**What you will do:** Rewrite every line of the listing below with each "Naturgummi" changed to "Kautschuk" and all other text kept the same. Leave the pictures out of your answer.

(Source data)
┌────────

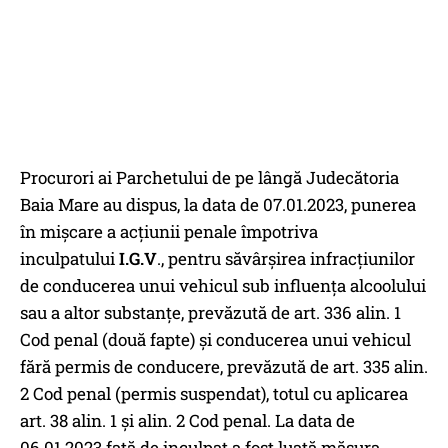
Procurori ai Parchetului de pe lângă Judecătoria
Baia Mare au dispus, la data de 07.01.2023, punerea
în mişcare a acţiunii penale împotriva
inculpatului
I.G.V
., pentru săvârşirea infracțiunilor
de conducerea unui vehicul sub influenţa alcoolului
sau a altor substanţe, prevăzută de art. 336 alin. 1
Cod penal (două fapte) şi conducerea unui vehicul
fără permis de conducere, prevăzută de art. 335 alin.
2 Cod penal (permis suspendat), totul cu aplicarea
art. 38 alin. 1 şi alin. 2 Cod penal. La data de
06.01.2023 faţă de inculpat a fost luată măsura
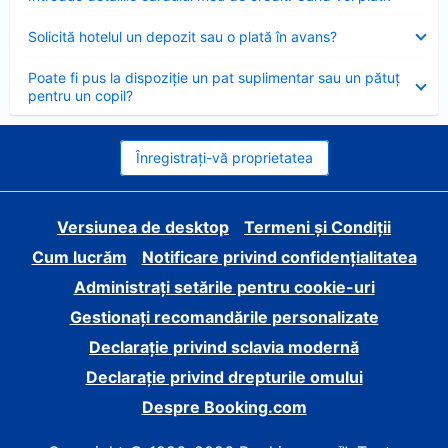
închis
Element
Solicită hotelul un depozit sau o plată în avans?
închis
Element
Poate fi pus la dispoziție un pat suplimentar sau un pătuț
închis
pentru un copil?
Înregistrați-vă proprietatea
Versiunea de desktop
Termeni și Condiții
Cum lucrăm
Notificare privind confidențialitatea
Administrați setările pentru cookie-uri
Gestionați recomandările personalizate
Declarație privind sclavia modernă
Declarație privind drepturile omului
Despre Booking.com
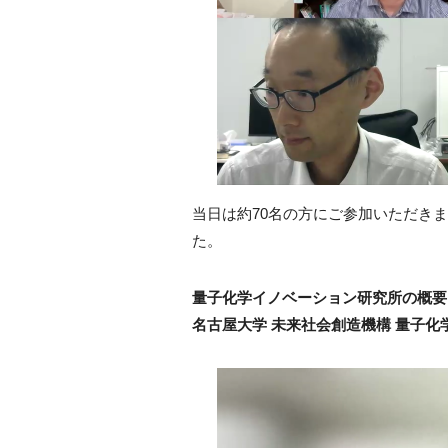
当日は約70名の方にご参加いただき
た。
量子化学イノベーション研究所の概要
名古屋大学 未来社会創造機構 量子化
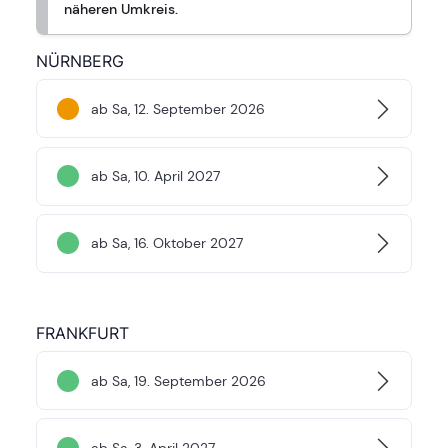
näheren Umkreis.
NÜRNBERG
ab Sa, 12. September 2026
ab Sa, 10. April 2027
ab Sa, 16. Oktober 2027
FRANKFURT
ab Sa, 19. September 2026
ab Sa, 3. April 2027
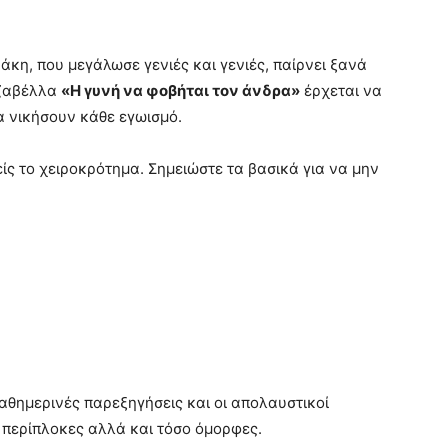
άκη, που μεγάλωσε γενιές και γενιές, παίρνει ξανά
Τζαβέλλα
«Η γυνή να φοβήται τον άνδρα»
έρχεται να
α νικήσουν κάθε εγωισμό.
ίς το χειροκρότημα. Σημειώστε τα βασικά για να μην
καθημερινές παρεξηγήσεις και οι απολαυστικοί
 περίπλοκες αλλά και τόσο όμορφες.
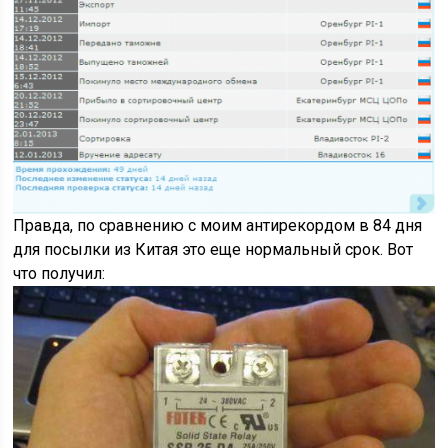
Правда, по сравнению с моим антирекордом в 84 дня
для посылки из Китая это еще нормальный срок. Вот
что получил:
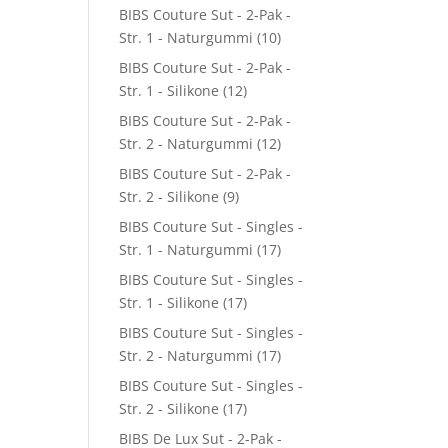
BIBS Couture Sut - 2-Pak -
Str. 1 - Naturgummi
(10)
BIBS Couture Sut - 2-Pak -
Str. 1 - Silikone
(12)
BIBS Couture Sut - 2-Pak -
Str. 2 - Naturgummi
(12)
BIBS Couture Sut - 2-Pak -
Str. 2 - Silikone
(9)
BIBS Couture Sut - Singles -
Str. 1 - Naturgummi
(17)
BIBS Couture Sut - Singles -
Str. 1 - Silikone
(17)
BIBS Couture Sut - Singles -
Str. 2 - Naturgummi
(17)
BIBS Couture Sut - Singles -
Str. 2 - Silikone
(17)
BIBS De Lux Sut - 2-Pak -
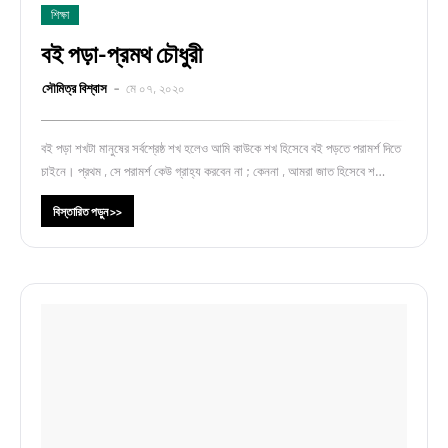
শিক্ষা
বই পড়া-প্রমথ চৌধুরী
সৌমিত্র বিশ্বাস
মে ০৭, ২০২০
বই পড়া শখটা মানুষের সর্বশ্রেষ্ঠ শখ হলেও আমি কাউকে শখ হিসেবে বই পড়তে পরামর্শ দিতে
চাইনে। প্রথম , সে পরামর্শ কেউ গ্রাহ্য করবেন না ; কেননা , আমরা জাত হিসেবে শ…
বিস্তারিত পড়ুন >>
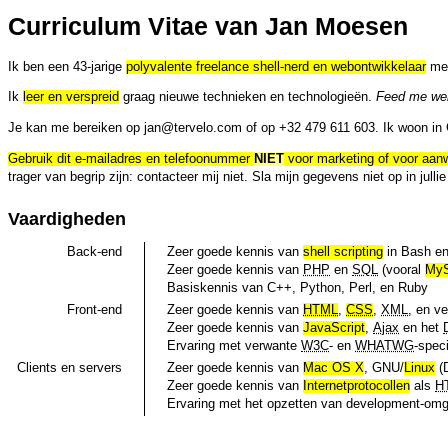
Curriculum Vitae van Jan Moesen
Ik ben een 43-jarige
polyvalente freelance shell-nerd en webontwikkelaar
met
Ik
leer en verspreid
graag nieuwe technieken en technologieën.
Feed me wei
Je kan me bereiken op
jan
@tervelo.com
of op +32 479 611 603. Ik woon in 
Gebruik dit e-mailadres en telefoonummer
NIET
voor marketing of voor aanw
trager van begrip zijn: contacteer mij niet. Sla mijn gegevens niet op in jul
Vaardigheden
Back-end
Zeer goede kennis van
shell scripting
in Bash en
Zeer goede kennis van
PHP
en
SQL
(vooral
MyS
Basiskennis van C++, Python, Perl, en Ruby
Front-end
Zeer goede kennis van
HTML
,
CSS
,
XML
, en v
Zeer goede kennis van
JavaScript
,
Ajax
en het
Ervaring met verwante
W3C
- en
WHATWG
-speci
Clients
en
servers
Zeer goede kennis van
Mac OS X
,
GNU/
Linux
(
Zeer goede kennis van
Internetprotocollen
als
H
Ervaring met het opzetten van
development
-omg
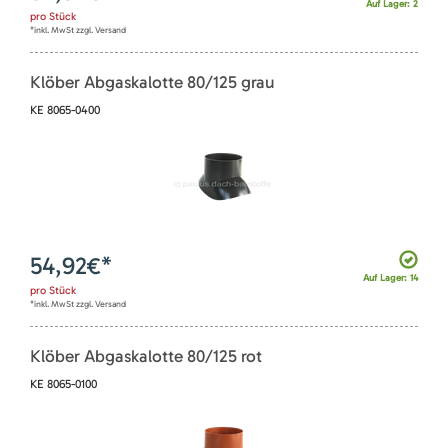
Auf Lager: 2
pro
Stück
*inkl. MwSt zzgl. Versand
Klöber Abgaskalotte 80/125 grau
KE 8065-0400
54,92
€*
Auf Lager: 14
pro
Stück
*inkl. MwSt zzgl. Versand
Klöber Abgaskalotte 80/125 rot
KE 8065-0100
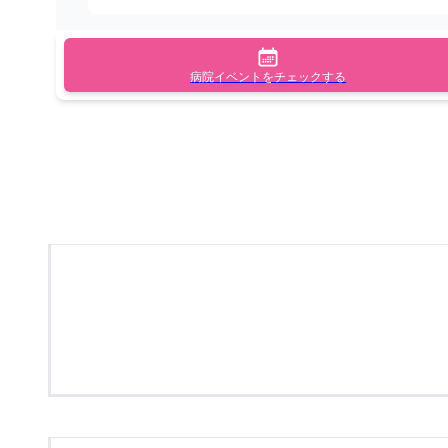
病院イベントをチェックする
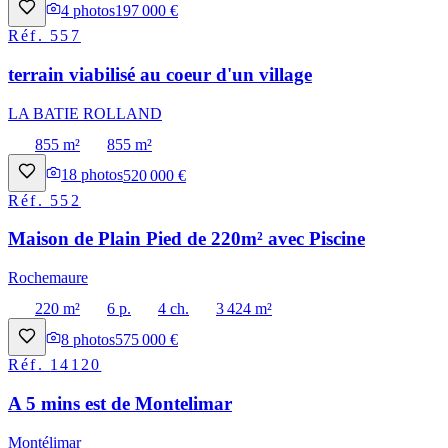
4
photos
197 000 €
Réf.
557
terrain viabilisé au coeur d'un village
LA BATIE ROLLAND
855 m²
855 m²
18
photos
520 000 €
Réf.
552
Maison de Plain Pied de 220m² avec Piscine
Rochemaure
220 m²
6 p.
4 ch.
3 424 m²
8
photos
575 000 €
Réf.
14120
A 5 mins est de Montelimar
Montélimar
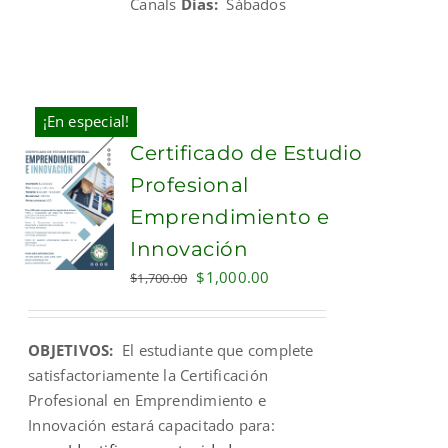
Canals
Días:
Sábados
¡En especial!
Certificado de Estudio
Profesional
Emprendimiento e
Innovación
Original
Current
$
1,000.00
$
1,700.00
price
price
was:
is:
OBJETIVOS:
El estudiante que complete
$1,700.00.
$1,000.00.
satisfactoriamente la Certificación
Profesional en Emprendimiento e
Innovación estará capacitado para:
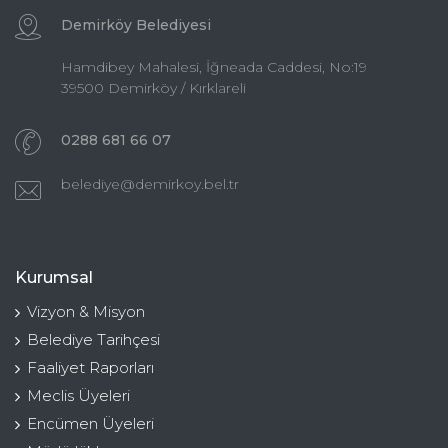
Demirköy Belediyesi
Hamdibey Mahalesi, İğneada Caddesi, No:19
39500 Demirköy / Kırklareli
0288 681 66 07
belediye@demirkoy.bel.tr
Kurumsal
Vizyon & Misyon
Belediye Tarihçesi
Faaliyet Raporları
Meclis Üyeleri
Encümen Üyeleri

└────────

**Response to this exercise:**
Procurori ai Parchetului de pe lângă Judecătoria
Baia Mare au dispus, la data de 07.01.2023, punerea
în mişcare a acţiunii penale împotriva
inculpatului
I.G.V
., pentru săvârşirea infracțiunilor
de conducerea unui vehicul sub influenţa alcoolului
sau a altor substanţe, prevăzută de art. 336 alin. 1
Cod penal (două fapte) şi conducerea unui vehicul
fără permis de conducere, prevăzută de art. 335 alin.
2 Cod penal (permis suspendat), totul cu aplicarea
art. 38 alin. 1 şi alin. 2 Cod penal. La data de
06.01.2023 faţă de inculpat a fost luată măsura
închis
Element
Solicită hotelul un depozit sau o plată în avans?
închis
Element
Poate fi pus la dispoziție un pat suplimentar sau un pătuț
închis
pentru un copil?
Înregistrați-vă proprietatea
Versiunea de desktop
Termeni și Condiții
Cum lucrăm
Notificare privind confidențialitatea
Administrați setările pentru cookie-uri
Gestionați recomandările personalizate
Declarație privind sclavia modernă
Declarație privind drepturile omului
Despre Booking.com
当日は約70名の方にご参加いただき
た。
量子化学イノベーション研究所の概要
名古屋大学 未来社会創造機構 量子化
näheren Umkreis.
NÜRNBERG
ab Sa, 12. September 2026
ab Sa, 10. April 2027
ab Sa, 16. Oktober 2027
FRANKFURT
ab Sa, 19. September 2026
ab Sa, 3. April 2027
άκη, που μεγάλωσε γενιές και γενιές, παίρνει ξανά
Τζαβέλλα
«Η γυνή να φοβήται τον άνδρα»
έρχεται να
α νικήσουν κάθε εγωισμό.
ίς το χειροκρότημα. Σημειώστε τα βασικά για να μην
καθημερινές παρεξηγήσεις και οι απολαυστικοί
 περίπλοκες αλλά και τόσο όμορφες.
Правда, по сравнению с моим антирекордом в 84 дня
для посылки из Китая это еще нормальный срок. Вот
что получил:
BIBS Couture Sut - 2-Pak -
Str. 1 - Kautschuk
(10)
BIBS Couture Sut - 2-Pak -
Str. 1 - Silikone
(12)
BIBS Couture Sut - 2-Pak -
Str. 2 - Kautschuk
(12)
BIBS Couture Sut - 2-Pak -
Str. 2 - Silikone
(9)
BIBS Couture Sut - Singles -
Str. 1 - Kautschuk
(17)
BIBS Couture Sut - Singles -
Str. 1 - Silikone
(17)
BIBS Couture Sut - Singles -
Str. 2 - Kautschuk
(17)
BIBS Couture Sut - Singles -
Str. 2 - Silikone
(17)
BIBS De Lux Sut - 2-Pak -
শিক্ষা
বই পড়া-প্রমথ চৌধুরী
সৌমিত্র বিশ্বাস
মে ০৭, ২০২০
বই পড়া শখটা মানুষের সর্বশ্রেষ্ঠ শখ হলেও আমি কাউকে শখ হিসেবে বই পড়তে পরামর্শ দিতে
চাইনে। প্রথম , সে পরামর্শ কেউ গ্রাহ্য করবেন না ; কেননা , আমরা জাত হিসেবে শ…
বিস্তারিত পড়ুন >>
Curriculum Vitae van Jan Moesen
Ik ben een 43-jarige
polyvalente freelance shell-nerd en webontwikkelaar
met
Ik
leer en verspreid
graag nieuwe technieken en technologieën.
Feed me wei
Je kan me bereiken op
jan
@tervelo.com
of op +32 479 611 603. Ik woon in 
Gebruik dit e-mailadres en telefoonummer
NIET
voor marketing of voor aanw
trager van begrip zijn: contacteer mij niet. Sla mijn gegevens niet op in jul
Vaardigheden
Back-end
Zeer goede kennis van
shell scripting
in Bash en
Zeer goede kennis van
PHP
en
SQL
(vooral
MyS
Basiskennis van C++, Python, Perl, en Ruby
Front-end
Zeer goede kennis van
HTML
,
CSS
,
XML
, en v
Zeer goede kennis van
JavaScript
,
Ajax
en het
Ervaring met verwante
W3C
- en
WHATWG
-speci
Clients
en
servers
Zeer goede kennis van
Mac OS X
,
GNU/
Linux
(
Zeer goede kennis van
Internetprotocollen
als
H
Ervaring met het opzetten van
development
-omg
Auf Lager: 2
pro
Stück
*inkl. MwSt zzgl. Versand
Klöber Abgaskalotte 80/125 grau
KE 8065-0400
54,92
€*
Auf Lager: 14
pro
Stück
*inkl. MwSt zzgl. Versand
Klöber Abgaskalotte 80/125 rot
KE 8065-0100
病院イベントをチェックする
4
photos
197 000 €
Réf.
557
terrain viabilisé au coeur d'un village
LA BATIE ROLLAND
855 m²
855 m²
18
photos
520 000 €
Réf.
552
Maison de Plain Pied de 220m² avec Piscine
Rochemaure
220 m²
6 p.
4 ch.
3 424 m²
8
photos
575 000 €
Réf.
14120
A 5 mins est de Montelimar
Montélimar
Canals
Días:
Sábados
¡En especial!
Certificado de Estudio
Profesional
Emprendimiento e
Innovación
Original
Current
$
1,000.00
$
1,700.00
price
price
was:
is:
OBJETIVOS:
El estudiante que complete
$1,700.00.
$1,000.00.
satisfactoriamente la Certificación
Profesional en Emprendimiento e
Innovación estará capacitado para:
Demirköy Belediyesi
Hamdibey Mahalesi, İğneada Caddesi, No:19
39500 Demirköy / Kırklareli
0288 681 66 07
belediye@demirkoy.bel.tr
Kurumsal
Vizyon & Misyon
Belediye Tarihçesi
Faaliyet Raporları
Meclis Üyeleri
Encümen Üyeleri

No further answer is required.